The Fig Tree Camp is 150 mi from Nairobi. This may sound close, but appearances can be deceptive: it takes around six hours to get there by road. On the other hand, by air it is only a 40 minutes flight away. The two closest airstrips are at Keekorok, 15 mi away (or around 45 minutes in a car), and Ol-Kiombo, around 9 mi away (or 30 minutes).
Note that there are no facilities for children, apart from high chairs in the restaurant.
Electricity is provided by a generator from 5.00 am to 9.00 am, from 12.00 pm to 3.00 pm, and from 6.00 pm to 12.00 am.
The Fig Tree Camp offers different types of excursions. As well as the traditional safari in the reserve, there are also meals in the bush, a hot-air balloon trip to see the sunrise, and a stroll with a naturalist who will explain the secrets of the Kenyan fauna and flora to you. The camp has five 4x4 vehicles.
In order to get to the Fig Tree Camp, you have to cross the River Talek over a massive solid wooden bridge. This takes you to the communal areas of the camp, such as reception. This is between the bar and the restaurant, in a recess on the left. It is quite dark, but opens to the outside and is covered by a roof of makuti, a material typical of Kenya. It is decorated with statues representing Masais, and a few green plants.
The swimming-pool is a little further away. It is not very big, but sufficiently so to cool off. It is difficult to do lengths, but perfect for having a splash around. There are a few deck chairs around the pool. There are cabins nearby to get changed in.
Here, there is a choice between having a roof over your head or sleeping under canvas. The Fig Tree Camp has 70 rooms, of which 48 are tents and 22 are bungalows. The largest tent of the camp is exactly the same as the others, apart from the fact that it is a little more spacious, and is fitted with an original shower. Its terrace is also bigger. All the tents face the river. The interior decoration is the same throughout, both in the tents and in the bungalows: orange bed covers with elephant patterns, and furniture made of dark wood. However, the tent floor is green plastic, and the four-poster bed has a mosquito net, which is absent in the bungalows. There is a small terrace outside both types of accommodation, covered by a wooden roof. In the tents, the bathroom is a solid extension built up against the canvas. Mineral water and hospitality products are provided. All the bungalows have a view over the garden. They also have air conditioning, unlike the tents. Ultimately, it must be said that the tent is more charming.
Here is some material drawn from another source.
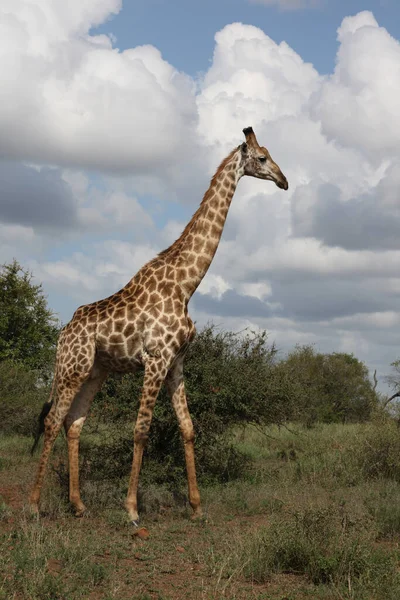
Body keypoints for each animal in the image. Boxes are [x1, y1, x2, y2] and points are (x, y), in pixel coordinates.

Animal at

The camp restaurant, the Fig Fruit, has a beautiful view over the River Talek and the camp garden. It is a pleasant place, open to the outside and covered by a roof of makuti. The dark wood furniture brings out the red of the tablecloths. The subdued lighting does not illuminate the room very much, but is sufficient for having a meal. Black and white photos of animals hang on the walls. Meals are served as a buffet for breakfast, from 7.00 am to 9.00 am, for lunch, from 12.30 pm to 2.30 pm, and dinner from 7.30 pm to 9.00 pm.
The bar is just opposite the restaurant. A terrace has been fitted in a tree to allow guests to view their surroundings without leaving the camp. There is a safari atmosphere inside, with wooden chairs and white clots, and white sofas with black spots!